▸ **Dataset entries**:

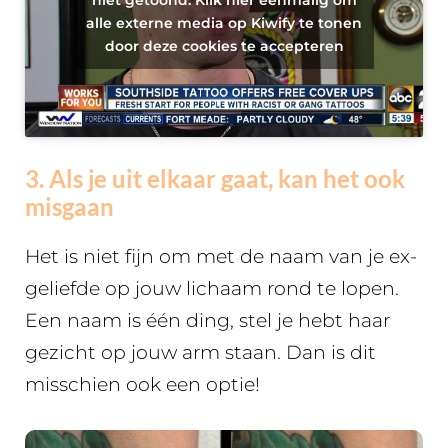
alle externe media op Kiwify te tonen
door deze cookies te accepteren
3. Als je uit elkaar gaat, kan het ook
misgaan
Het is niet fijn om met de naam van je ex-
geliefde op jouw lichaam rond te lopen.
Een naam is één ding, stel je hebt haar
gezicht op jouw arm staan. Dan is dit
misschien ook een optie!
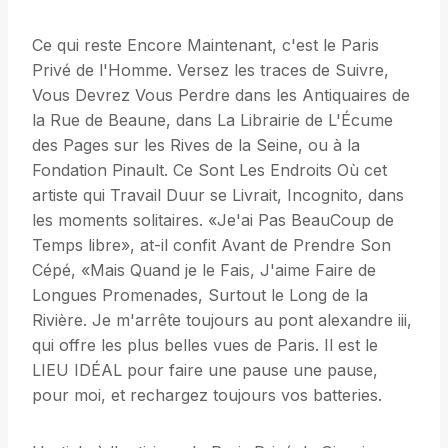
Ce qui reste Encore Maintenant, c'est le Paris
Privé de l'Homme. Versez les traces de Suivre,
Vous Devrez Vous Perdre dans les Antiquaires de
la Rue de Beaune, dans La Librairie de L'Écume
des Pages sur les Rives de la Seine, ou à la
Fondation Pinault. Ce Sont Les Endroits Où cet
artiste qui Travail Duur se Livrait, Incognito, dans
les moments solitaires. «Je'ai Pas BeauCoup de
Temps libre», at-il confit Avant de Prendre Son
Cépé, «Mais Quand je le Fais, J'aime Faire de
Longues Promenades, Surtout le Long de la
Rivière. Je m'arrête toujours au pont alexandre iii,
qui offre les plus belles vues de Paris. Il est le
LIEU IDÉAL pour faire une pause une pause,
pour moi, et rechargez toujours vos batteries.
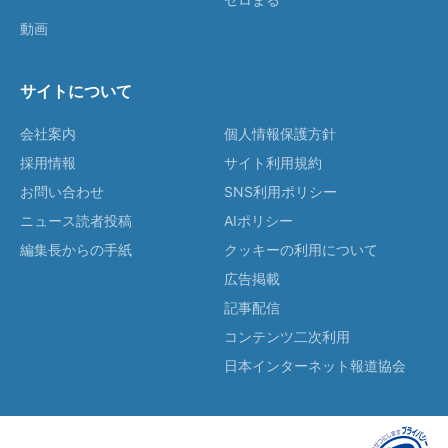
動画
サイトについて
会社案内
個人情報保護方針
採用情報
サイト利用規約
お問い合わせ
SNS利用ポリシー
ニュース読者投稿
AIポリシー
編集長からの手紙
クッキーの利用について
広告掲載
記事配信
コンテンツ二次利用
日本インターネット報道協会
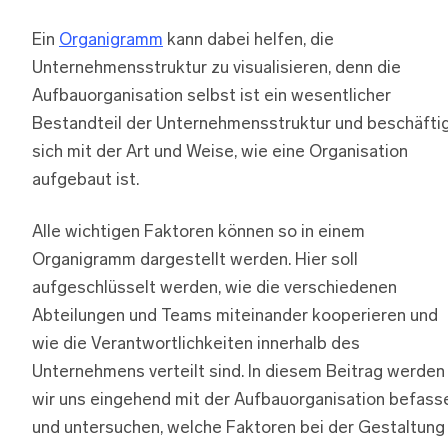
Ein
Organigramm
kann dabei helfen, die
Unternehmensstruktur zu visualisieren, denn die
Aufbauorganisation selbst ist ein wesentlicher
Bestandteil der Unternehmensstruktur und beschäfti
sich mit der Art und Weise, wie eine Organisation
aufgebaut ist.
Alle wichtigen Faktoren können so in einem
Organigramm dargestellt werden. Hier soll
aufgeschlüsselt werden, wie die verschiedenen
Abteilungen und Teams miteinander kooperieren und
wie die Verantwortlichkeiten innerhalb des
Unternehmens verteilt sind. In diesem Beitrag werden
wir uns eingehend mit der Aufbauorganisation befass
und untersuchen, welche Faktoren bei der Gestaltung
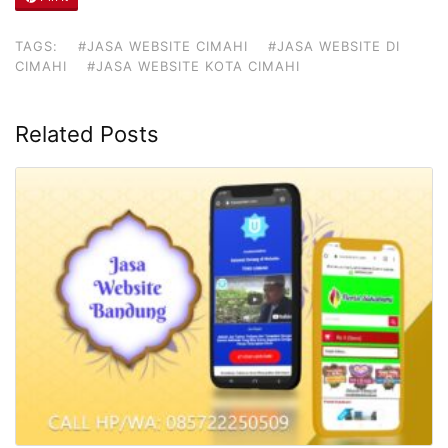
TAGS:
#JASA WEBSITE CIMAHI
#JASA WEBSITE DI
CIMAHI
#JASA WEBSITE KOTA CIMAHI
Related Posts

▸ **Exercise**: Retype the text of every record above character for character, leaving out the pictures.

▸ **Solution to this exercise**:
alle externe media op Kiwify te tonen
door deze cookies te accepteren
3. Als je uit elkaar gaat, kan het ook
misgaan
Het is niet fijn om met de naam van je ex-
geliefde op jouw lichaam rond te lopen.
Een naam is één ding, stel je hebt haar
gezicht op jouw arm staan. Dan is dit
misschien ook een optie!
Ce qui reste Encore Maintenant, c'est le Paris
Privé de l'Homme. Versez les traces de Suivre,
Vous Devrez Vous Perdre dans les Antiquaires de
la Rue de Beaune, dans La Librairie de L'Écume
des Pages sur les Rives de la Seine, ou à la
Fondation Pinault. Ce Sont Les Endroits Où cet
artiste qui Travail Duur se Livrait, Incognito, dans
les moments solitaires. «Je'ai Pas BeauCoup de
Temps libre», at-il confit Avant de Prendre Son
Cépé, «Mais Quand je le Fais, J'aime Faire de
Longues Promenades, Surtout le Long de la
Rivière. Je m'arrête toujours au pont alexandre iii,
qui offre les plus belles vues de Paris. Il est le
LIEU IDÉAL pour faire une pause une pause,
pour moi, et rechargez toujours vos batteries.
動画
サイトについて
会社案内
個人情報保護方針
採用情報
サイト利用規約
お問い合わせ
SNS利用ポリシー
ニュース読者投稿
AIポリシー
編集長からの手紙
クッキーの利用について
広告掲載
記事配信
コンテンツ二次利用
日本インターネット報道協会
Ein
Organigramm
kann dabei helfen, die
Unternehmensstruktur zu visualisieren, denn die
Aufbauorganisation selbst ist ein wesentlicher
Bestandteil der Unternehmensstruktur und beschäfti
sich mit der Art und Weise, wie eine Organisation
aufgebaut ist.
Alle wichtigen Faktoren können so in einem
Organigramm dargestellt werden. Hier soll
aufgeschlüsselt werden, wie die verschiedenen
Abteilungen und Teams miteinander kooperieren und
wie die Verantwortlichkeiten innerhalb des
Unternehmens verteilt sind. In diesem Beitrag werden
wir uns eingehend mit der Aufbauorganisation befass
und untersuchen, welche Faktoren bei der Gestaltung
TAGS:
#JASA WEBSITE CIMAHI
#JASA WEBSITE DI
CIMAHI
#JASA WEBSITE KOTA CIMAHI
Related Posts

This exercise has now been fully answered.